Since Replicate is pay-per-use, some calls may incur a cold start cost increasing latency. If doing a lot of predictions or fine-tuning, it may make sense to run your models on always-on dedicated infrastructure like Google Cloud, AWS, or Lambda Labs. Typically running your models on cloud VMs can be a bit of a headache, as you have to deal with VPCs, firewalls, machine images, instance types, quotas, key pairs, and different kinds of volumes, file systems, operating systems, driver versions, not to mention instance availability. Luckily, we’ll be using two tools to simplify all of this: Cog and Brev. Cog simplifies running production-ready containers for machine learning. Brev finds and provisions AI-ready instances across various cloud providers.

Pre-requisite

Create a Brev.dev account with payment or a cloud connect

Find the model and Cog Container on Replicate

In this guide, we will be using joehoover’s musicgen model as an example. Go to the model Replicate page and select API → Docker. Copy and save the run command.

Configure the Brev Instance

Create a new Brev instance. Add an install script, select “I don’t have a bash script” then “Show script”. In the input field enter the command from above as root by prepending sudo. This will run your model on port 5000 ready for inference. Read more about cog deployments in the cog docs. Finally, click “Done”.

Select GPU and Deploy

Select the GPU you want to use, name the instance, then create.

Expose your model

Click “Share a Service” then enter the port your model is running on.
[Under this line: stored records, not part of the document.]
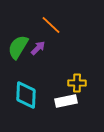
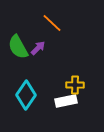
orange line: moved 1 px right, 2 px up
green semicircle: rotated 60 degrees counterclockwise
yellow cross: moved 2 px left, 2 px down
cyan diamond: rotated 32 degrees clockwise
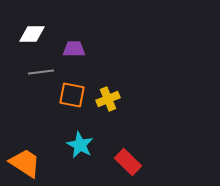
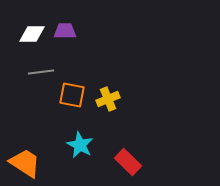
purple trapezoid: moved 9 px left, 18 px up
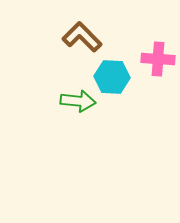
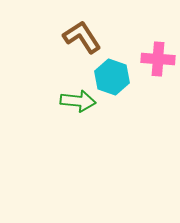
brown L-shape: rotated 12 degrees clockwise
cyan hexagon: rotated 16 degrees clockwise
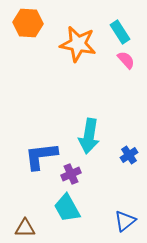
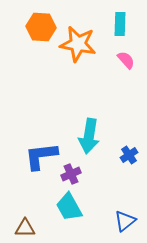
orange hexagon: moved 13 px right, 4 px down
cyan rectangle: moved 8 px up; rotated 35 degrees clockwise
cyan trapezoid: moved 2 px right, 1 px up
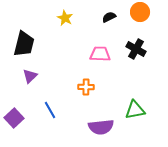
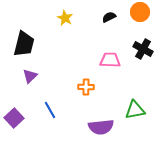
black cross: moved 7 px right
pink trapezoid: moved 10 px right, 6 px down
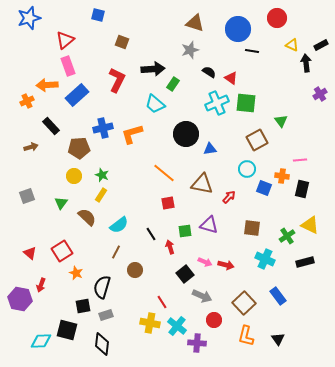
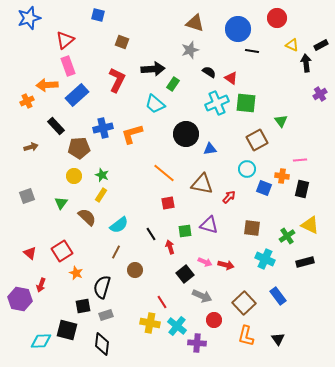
black rectangle at (51, 126): moved 5 px right
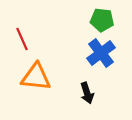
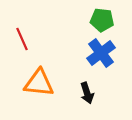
orange triangle: moved 3 px right, 6 px down
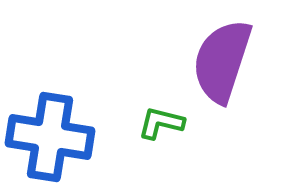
By default, the model API is private so only your Brev user can access it in a browser you are logged in on. To consume the API in your applications you have two choices: API key or public. To create an API key, select “API Key” then “Generate Key”. To make your service totally public, click edit access and toggle on public.

Conclusion

Replicate is a fantastic tool to easily deploy and discover AI/ML models in a pay-per-use manner. However, with a lot of use, it can be an expensive option. We looked at using Brev and Cog to deploy Replicate models on dedicated GPUs on various clouds.